### [Source data]

§ §

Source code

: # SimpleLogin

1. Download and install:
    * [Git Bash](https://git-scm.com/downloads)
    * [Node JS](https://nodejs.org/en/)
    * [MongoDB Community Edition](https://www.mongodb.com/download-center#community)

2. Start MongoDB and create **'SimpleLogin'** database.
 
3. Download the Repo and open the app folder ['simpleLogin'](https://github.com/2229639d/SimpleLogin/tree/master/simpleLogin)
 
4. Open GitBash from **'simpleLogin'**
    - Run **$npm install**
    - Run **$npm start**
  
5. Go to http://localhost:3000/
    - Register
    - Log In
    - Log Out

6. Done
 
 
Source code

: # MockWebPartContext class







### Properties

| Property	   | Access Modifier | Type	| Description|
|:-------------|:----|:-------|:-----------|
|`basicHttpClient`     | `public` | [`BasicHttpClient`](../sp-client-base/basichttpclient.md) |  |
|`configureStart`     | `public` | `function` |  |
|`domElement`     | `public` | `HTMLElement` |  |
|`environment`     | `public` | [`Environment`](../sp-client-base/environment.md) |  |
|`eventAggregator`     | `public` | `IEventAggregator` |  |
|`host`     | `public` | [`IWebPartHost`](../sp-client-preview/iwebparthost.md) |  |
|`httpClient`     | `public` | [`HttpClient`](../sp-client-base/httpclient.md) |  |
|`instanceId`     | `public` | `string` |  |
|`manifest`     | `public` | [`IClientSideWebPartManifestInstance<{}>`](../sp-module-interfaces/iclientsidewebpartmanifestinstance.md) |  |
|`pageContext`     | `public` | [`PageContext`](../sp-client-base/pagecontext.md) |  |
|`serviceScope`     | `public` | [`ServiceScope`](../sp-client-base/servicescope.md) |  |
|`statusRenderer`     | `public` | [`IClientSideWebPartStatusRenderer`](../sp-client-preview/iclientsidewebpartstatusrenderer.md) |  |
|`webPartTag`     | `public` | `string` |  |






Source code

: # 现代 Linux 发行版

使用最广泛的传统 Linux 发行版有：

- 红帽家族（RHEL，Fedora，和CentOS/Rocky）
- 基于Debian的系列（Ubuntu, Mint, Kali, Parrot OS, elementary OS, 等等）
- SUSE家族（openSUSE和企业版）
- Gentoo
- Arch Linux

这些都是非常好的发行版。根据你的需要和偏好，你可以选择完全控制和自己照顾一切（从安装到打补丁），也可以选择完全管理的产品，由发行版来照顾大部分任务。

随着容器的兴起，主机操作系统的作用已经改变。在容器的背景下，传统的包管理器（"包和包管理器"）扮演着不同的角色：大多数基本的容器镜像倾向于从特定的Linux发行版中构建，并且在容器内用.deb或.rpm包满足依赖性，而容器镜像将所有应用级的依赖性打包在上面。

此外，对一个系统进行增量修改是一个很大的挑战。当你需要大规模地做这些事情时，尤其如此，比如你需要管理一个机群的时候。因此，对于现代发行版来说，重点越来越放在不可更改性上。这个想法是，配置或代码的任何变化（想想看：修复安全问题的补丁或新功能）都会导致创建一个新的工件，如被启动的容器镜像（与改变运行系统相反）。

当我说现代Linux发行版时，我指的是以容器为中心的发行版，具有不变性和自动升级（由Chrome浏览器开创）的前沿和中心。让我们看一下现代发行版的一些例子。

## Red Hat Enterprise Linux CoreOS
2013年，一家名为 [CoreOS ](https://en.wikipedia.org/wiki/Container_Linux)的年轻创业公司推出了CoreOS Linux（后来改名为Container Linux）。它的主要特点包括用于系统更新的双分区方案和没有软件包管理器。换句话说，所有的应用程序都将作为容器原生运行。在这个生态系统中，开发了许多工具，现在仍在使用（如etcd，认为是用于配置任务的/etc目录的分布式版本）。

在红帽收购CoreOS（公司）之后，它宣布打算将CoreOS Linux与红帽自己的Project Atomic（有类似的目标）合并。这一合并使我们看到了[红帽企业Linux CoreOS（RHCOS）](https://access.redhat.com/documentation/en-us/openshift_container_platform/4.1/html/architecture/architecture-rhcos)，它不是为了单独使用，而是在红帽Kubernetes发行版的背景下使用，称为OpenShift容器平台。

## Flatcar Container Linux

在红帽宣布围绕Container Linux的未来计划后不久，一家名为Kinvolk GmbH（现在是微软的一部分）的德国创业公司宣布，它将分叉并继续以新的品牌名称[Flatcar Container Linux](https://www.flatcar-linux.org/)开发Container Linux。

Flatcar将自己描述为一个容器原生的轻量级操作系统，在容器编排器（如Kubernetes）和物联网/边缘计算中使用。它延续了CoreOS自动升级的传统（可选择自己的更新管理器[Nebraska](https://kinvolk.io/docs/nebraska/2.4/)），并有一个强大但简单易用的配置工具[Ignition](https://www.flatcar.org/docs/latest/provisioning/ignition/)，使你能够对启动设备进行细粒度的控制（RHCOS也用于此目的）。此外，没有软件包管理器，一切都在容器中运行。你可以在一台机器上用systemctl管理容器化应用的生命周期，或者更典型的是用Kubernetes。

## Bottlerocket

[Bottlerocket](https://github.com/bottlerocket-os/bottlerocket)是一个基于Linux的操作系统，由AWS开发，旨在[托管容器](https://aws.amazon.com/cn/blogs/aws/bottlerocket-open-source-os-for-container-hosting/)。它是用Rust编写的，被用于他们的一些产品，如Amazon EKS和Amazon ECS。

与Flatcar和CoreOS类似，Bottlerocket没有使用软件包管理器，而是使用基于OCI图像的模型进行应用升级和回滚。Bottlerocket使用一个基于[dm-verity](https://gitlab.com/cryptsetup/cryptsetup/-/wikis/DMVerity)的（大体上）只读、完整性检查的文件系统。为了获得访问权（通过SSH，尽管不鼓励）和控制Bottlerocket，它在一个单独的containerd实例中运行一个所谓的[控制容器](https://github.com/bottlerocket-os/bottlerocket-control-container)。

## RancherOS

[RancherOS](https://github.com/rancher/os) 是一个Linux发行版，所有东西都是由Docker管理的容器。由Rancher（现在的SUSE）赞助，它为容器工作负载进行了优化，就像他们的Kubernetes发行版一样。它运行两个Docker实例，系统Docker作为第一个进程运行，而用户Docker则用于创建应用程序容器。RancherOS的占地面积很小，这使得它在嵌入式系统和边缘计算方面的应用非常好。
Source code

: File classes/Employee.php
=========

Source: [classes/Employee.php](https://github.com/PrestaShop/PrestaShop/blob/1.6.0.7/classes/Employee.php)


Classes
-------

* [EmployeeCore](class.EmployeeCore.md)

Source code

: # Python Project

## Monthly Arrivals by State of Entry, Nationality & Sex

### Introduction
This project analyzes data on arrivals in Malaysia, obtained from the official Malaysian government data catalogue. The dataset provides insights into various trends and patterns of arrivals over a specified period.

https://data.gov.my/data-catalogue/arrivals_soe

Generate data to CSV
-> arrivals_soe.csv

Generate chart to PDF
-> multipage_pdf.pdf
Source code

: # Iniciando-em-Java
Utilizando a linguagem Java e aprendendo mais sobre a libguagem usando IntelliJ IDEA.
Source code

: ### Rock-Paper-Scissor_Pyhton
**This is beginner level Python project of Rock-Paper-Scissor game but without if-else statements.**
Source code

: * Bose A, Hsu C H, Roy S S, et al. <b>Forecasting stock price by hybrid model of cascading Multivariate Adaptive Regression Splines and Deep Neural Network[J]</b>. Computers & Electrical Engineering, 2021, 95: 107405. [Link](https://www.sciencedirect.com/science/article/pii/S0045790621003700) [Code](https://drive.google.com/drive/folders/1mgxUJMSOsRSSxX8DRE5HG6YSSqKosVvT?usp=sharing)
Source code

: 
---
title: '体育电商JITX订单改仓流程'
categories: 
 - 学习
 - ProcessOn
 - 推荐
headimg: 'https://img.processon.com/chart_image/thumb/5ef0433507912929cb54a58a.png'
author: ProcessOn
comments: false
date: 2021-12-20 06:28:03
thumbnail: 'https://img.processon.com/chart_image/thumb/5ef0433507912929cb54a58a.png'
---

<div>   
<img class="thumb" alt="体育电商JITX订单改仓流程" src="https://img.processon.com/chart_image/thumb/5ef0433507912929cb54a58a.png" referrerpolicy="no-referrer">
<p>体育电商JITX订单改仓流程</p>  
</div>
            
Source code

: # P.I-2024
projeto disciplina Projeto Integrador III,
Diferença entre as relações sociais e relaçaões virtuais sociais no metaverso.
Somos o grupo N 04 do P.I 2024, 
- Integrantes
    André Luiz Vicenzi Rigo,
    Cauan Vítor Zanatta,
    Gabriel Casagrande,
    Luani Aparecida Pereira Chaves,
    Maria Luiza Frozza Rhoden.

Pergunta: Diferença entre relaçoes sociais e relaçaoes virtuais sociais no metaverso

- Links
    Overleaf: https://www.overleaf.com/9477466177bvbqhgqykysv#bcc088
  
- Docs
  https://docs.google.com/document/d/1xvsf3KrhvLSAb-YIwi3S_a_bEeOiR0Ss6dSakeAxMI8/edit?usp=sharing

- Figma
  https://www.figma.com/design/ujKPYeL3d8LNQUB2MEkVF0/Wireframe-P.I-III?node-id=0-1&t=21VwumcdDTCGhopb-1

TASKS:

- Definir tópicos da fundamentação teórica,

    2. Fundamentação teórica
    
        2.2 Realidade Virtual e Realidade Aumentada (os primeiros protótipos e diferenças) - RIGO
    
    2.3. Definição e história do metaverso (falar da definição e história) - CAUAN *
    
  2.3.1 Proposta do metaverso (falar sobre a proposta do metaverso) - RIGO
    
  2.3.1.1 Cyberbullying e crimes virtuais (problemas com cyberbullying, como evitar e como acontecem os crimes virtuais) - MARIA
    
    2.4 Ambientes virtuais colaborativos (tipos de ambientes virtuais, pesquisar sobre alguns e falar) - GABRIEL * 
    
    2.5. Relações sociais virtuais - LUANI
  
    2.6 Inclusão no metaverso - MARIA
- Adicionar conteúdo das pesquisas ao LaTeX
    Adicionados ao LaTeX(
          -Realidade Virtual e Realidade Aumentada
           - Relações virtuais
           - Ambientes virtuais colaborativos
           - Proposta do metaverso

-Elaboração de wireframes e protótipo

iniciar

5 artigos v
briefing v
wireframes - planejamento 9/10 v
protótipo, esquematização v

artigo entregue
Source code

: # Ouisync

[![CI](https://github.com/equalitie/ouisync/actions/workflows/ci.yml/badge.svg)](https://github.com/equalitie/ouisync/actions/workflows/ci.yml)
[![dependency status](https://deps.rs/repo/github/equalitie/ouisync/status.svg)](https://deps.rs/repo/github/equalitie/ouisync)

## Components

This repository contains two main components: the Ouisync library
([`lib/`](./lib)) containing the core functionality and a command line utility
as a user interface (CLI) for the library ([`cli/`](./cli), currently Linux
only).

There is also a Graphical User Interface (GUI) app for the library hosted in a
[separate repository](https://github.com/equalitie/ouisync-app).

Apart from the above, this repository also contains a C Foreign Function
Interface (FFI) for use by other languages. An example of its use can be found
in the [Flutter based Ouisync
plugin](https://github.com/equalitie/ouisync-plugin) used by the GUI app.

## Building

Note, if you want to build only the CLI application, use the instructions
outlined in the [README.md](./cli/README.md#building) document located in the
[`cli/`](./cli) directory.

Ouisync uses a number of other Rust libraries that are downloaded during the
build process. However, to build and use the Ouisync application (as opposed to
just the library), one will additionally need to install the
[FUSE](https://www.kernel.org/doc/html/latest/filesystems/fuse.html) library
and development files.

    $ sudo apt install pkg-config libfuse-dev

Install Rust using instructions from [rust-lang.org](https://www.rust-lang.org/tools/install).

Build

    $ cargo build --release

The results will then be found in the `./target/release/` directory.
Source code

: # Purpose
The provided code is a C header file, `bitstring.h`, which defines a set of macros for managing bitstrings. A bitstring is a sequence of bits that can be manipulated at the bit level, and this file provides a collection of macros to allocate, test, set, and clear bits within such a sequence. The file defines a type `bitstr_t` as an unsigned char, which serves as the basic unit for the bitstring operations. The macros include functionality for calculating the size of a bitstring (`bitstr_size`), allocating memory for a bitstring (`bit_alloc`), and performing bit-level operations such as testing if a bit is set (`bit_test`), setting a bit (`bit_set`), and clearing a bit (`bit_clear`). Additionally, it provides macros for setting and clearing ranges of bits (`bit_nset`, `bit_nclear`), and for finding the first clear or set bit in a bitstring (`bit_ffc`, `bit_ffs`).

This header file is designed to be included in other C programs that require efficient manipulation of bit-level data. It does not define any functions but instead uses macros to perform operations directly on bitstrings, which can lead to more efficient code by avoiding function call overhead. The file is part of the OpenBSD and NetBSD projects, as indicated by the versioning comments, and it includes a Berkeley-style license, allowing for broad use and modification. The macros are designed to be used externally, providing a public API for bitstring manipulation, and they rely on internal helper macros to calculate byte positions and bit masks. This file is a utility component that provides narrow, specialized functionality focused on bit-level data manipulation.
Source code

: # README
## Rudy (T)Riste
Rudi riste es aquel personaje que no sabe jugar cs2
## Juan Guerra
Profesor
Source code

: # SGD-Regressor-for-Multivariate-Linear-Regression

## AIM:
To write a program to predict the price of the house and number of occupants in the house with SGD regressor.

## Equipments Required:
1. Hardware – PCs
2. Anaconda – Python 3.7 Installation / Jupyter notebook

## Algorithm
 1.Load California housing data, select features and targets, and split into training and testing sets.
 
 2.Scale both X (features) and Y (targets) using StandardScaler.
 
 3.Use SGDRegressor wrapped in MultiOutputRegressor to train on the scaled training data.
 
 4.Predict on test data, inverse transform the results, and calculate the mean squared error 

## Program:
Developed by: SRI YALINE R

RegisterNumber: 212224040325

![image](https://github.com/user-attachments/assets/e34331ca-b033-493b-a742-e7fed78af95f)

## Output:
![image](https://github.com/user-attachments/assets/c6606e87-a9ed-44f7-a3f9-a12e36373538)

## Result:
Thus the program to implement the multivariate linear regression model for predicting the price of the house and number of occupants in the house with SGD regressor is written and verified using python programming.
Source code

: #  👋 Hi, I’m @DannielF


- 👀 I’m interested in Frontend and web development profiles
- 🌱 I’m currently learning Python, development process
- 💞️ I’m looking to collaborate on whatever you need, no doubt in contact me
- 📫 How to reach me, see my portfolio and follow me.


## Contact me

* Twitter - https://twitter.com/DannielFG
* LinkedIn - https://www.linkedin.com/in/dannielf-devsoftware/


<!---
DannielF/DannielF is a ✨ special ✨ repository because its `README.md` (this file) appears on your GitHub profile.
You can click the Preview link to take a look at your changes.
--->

§ §

### [What the task requires]
Format the lines from the start of the material through the line containing "### Properties" as a JSON list of strings, one string per line, leaving out blank lines.

### [Written reply]
[
  "Source code",
  ": # SimpleLogin",
  "1. Download and install:",
  "    * [Git Bash](https://git-scm.com/downloads)",
  "    * [Node JS](https://nodejs.org/en/)",
  "    * [MongoDB Community Edition](https://www.mongodb.com/download-center#community)",
  "2. Start MongoDB and create **'SimpleLogin'** database.",
  "3. Download the Repo and open the app folder ['simpleLogin'](https://github.com/2229639d/SimpleLogin/tree/master/simpleLogin)",
  "4. Open GitBash from **'simpleLogin'**",
  "    - Run **$npm install**",
  "    - Run **$npm start**",
  "5. Go to http://localhost:3000/",
  "    - Register",
  "    - Log In",
  "    - Log Out",
  "6. Done",
  "Source code",
  ": # MockWebPartContext class",
  "### Properties"
]